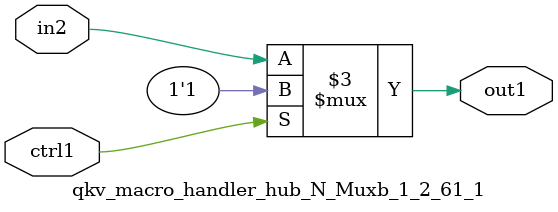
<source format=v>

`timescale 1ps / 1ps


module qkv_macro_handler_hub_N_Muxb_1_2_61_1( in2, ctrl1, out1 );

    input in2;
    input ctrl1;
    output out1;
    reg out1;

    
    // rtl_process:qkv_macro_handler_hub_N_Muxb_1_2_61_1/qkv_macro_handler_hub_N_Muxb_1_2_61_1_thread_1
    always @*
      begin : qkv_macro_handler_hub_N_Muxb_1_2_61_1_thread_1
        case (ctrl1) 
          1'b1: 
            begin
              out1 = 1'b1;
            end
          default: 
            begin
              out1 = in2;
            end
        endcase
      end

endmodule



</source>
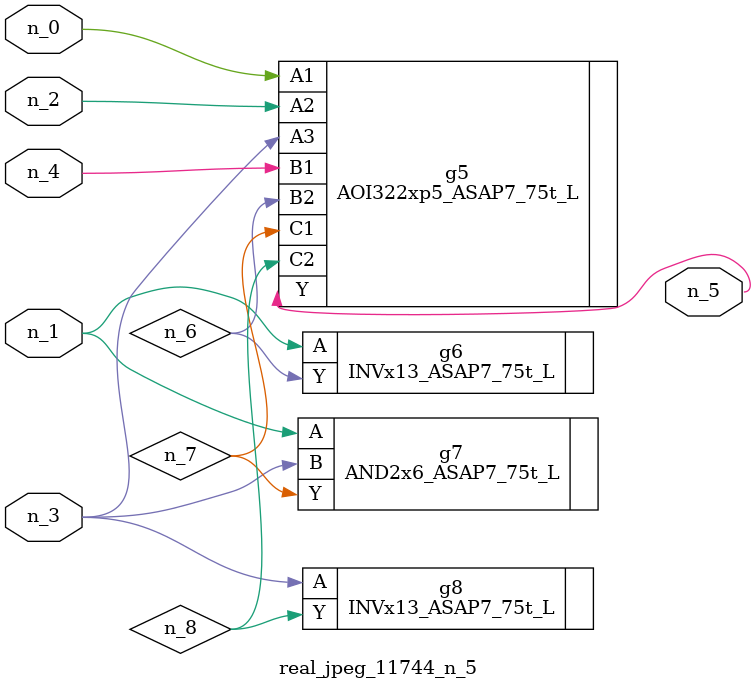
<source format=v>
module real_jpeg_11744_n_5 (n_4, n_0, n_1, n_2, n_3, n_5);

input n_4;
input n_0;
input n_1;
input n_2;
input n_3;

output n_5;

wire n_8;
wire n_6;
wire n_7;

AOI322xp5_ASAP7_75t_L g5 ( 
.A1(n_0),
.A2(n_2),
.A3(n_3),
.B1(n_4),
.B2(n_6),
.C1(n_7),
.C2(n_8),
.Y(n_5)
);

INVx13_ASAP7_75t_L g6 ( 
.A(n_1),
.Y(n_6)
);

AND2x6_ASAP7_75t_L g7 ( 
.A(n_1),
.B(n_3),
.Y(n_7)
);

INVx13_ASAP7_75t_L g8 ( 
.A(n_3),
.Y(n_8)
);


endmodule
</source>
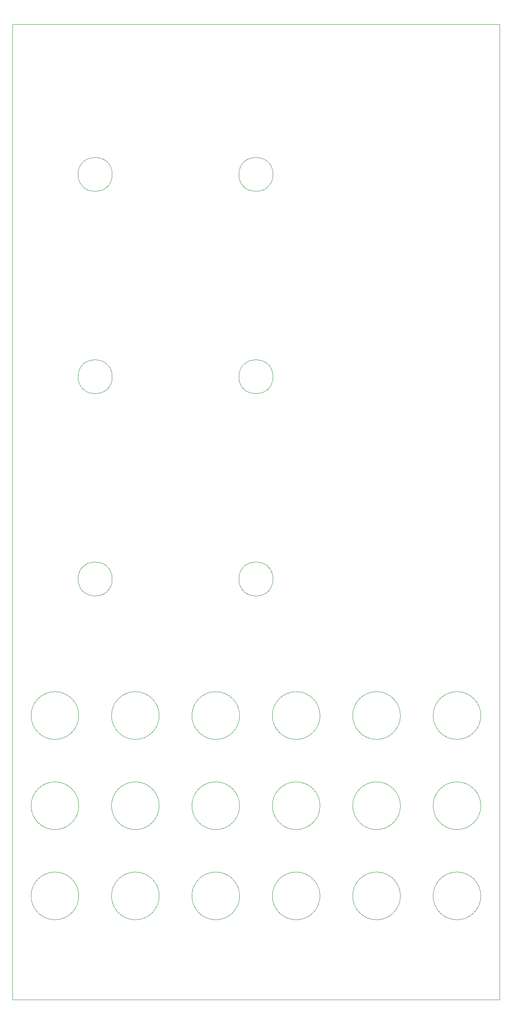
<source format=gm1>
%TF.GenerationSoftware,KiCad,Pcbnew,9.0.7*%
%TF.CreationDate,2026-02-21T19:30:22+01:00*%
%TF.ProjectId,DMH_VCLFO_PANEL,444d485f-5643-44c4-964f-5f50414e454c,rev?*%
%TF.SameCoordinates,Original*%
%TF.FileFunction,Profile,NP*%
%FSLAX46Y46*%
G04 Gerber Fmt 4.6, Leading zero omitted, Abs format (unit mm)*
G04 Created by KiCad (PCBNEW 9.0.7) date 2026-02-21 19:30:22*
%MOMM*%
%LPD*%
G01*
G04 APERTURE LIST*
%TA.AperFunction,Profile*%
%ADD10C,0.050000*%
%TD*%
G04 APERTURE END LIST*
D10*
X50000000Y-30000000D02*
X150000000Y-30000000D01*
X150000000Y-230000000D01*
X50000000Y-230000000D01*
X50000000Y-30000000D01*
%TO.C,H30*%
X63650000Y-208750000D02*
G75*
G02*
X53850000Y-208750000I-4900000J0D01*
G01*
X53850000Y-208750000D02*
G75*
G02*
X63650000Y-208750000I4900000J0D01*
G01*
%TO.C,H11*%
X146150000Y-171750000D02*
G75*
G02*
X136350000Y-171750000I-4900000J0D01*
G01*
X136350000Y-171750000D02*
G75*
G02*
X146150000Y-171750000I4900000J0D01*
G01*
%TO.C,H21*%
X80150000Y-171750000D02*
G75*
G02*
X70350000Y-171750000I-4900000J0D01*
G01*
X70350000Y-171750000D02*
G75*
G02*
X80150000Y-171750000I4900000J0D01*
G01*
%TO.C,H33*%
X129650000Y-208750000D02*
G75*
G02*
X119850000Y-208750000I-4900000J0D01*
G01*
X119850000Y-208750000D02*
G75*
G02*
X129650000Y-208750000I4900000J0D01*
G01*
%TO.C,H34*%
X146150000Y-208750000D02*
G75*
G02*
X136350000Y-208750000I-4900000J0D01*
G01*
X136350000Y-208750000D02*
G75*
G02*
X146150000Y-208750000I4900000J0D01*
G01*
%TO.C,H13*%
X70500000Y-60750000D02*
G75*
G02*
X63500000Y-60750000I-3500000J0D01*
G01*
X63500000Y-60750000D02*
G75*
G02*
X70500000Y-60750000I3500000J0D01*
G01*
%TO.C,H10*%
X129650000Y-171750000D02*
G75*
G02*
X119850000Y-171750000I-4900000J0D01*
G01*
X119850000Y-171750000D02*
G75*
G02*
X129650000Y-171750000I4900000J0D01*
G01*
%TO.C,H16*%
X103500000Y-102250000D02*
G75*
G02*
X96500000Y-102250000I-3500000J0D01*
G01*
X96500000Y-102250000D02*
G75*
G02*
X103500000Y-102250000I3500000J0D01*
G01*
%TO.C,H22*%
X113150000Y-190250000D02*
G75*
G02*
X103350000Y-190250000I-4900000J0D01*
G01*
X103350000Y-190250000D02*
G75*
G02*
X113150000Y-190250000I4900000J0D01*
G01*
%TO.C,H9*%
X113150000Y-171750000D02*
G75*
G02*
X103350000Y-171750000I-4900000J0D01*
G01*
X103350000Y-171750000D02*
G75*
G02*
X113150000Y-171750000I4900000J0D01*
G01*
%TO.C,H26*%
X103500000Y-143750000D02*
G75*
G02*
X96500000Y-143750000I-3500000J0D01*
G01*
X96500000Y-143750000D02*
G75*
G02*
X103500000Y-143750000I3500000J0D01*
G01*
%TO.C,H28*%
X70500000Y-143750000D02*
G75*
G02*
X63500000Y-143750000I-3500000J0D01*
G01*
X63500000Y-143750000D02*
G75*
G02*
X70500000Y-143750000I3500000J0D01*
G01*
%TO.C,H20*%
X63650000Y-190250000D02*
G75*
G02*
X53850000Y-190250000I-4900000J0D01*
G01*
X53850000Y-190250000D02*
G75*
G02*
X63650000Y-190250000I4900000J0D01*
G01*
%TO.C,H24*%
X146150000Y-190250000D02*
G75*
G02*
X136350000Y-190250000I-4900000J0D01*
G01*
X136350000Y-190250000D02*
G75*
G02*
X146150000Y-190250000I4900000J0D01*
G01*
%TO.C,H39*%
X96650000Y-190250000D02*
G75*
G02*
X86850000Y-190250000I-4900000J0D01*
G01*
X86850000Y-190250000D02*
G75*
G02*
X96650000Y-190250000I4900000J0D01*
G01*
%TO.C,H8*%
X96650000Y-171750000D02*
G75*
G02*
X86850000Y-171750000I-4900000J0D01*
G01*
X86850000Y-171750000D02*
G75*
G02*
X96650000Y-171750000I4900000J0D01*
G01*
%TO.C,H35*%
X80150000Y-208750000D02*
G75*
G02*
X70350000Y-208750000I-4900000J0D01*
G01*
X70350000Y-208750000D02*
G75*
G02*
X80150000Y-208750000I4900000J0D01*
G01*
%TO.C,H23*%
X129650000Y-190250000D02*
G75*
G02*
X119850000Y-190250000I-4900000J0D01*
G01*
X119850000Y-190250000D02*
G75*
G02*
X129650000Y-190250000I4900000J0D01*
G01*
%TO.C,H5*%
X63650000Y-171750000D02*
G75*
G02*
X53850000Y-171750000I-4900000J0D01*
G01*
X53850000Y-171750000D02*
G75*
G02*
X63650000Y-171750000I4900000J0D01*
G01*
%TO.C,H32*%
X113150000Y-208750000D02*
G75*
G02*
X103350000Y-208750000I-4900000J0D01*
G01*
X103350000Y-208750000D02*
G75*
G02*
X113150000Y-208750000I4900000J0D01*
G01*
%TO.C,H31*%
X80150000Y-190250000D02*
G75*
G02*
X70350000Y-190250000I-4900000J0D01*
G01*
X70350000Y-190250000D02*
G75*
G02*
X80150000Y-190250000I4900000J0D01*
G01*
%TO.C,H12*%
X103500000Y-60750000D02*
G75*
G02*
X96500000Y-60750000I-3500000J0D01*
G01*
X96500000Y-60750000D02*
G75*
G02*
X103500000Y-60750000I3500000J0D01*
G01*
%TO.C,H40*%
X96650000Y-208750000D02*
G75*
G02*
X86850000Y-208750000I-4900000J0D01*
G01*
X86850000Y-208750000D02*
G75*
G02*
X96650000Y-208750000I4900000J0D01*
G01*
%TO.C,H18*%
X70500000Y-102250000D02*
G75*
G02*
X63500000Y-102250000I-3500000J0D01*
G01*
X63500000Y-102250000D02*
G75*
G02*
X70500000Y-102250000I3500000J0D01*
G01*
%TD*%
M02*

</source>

***

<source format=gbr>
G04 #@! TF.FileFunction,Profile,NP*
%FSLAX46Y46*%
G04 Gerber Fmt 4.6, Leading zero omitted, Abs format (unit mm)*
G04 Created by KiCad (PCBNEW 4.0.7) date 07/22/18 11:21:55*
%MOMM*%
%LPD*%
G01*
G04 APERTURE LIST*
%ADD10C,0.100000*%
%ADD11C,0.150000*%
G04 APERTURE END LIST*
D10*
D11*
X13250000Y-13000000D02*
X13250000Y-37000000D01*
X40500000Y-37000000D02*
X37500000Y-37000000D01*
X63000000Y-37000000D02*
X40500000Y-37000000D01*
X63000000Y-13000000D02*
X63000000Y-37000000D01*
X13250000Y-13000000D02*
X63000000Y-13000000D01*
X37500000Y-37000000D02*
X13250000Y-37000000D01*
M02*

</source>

***

Supply the number of lines above that contain the word "input", and nothing else.

7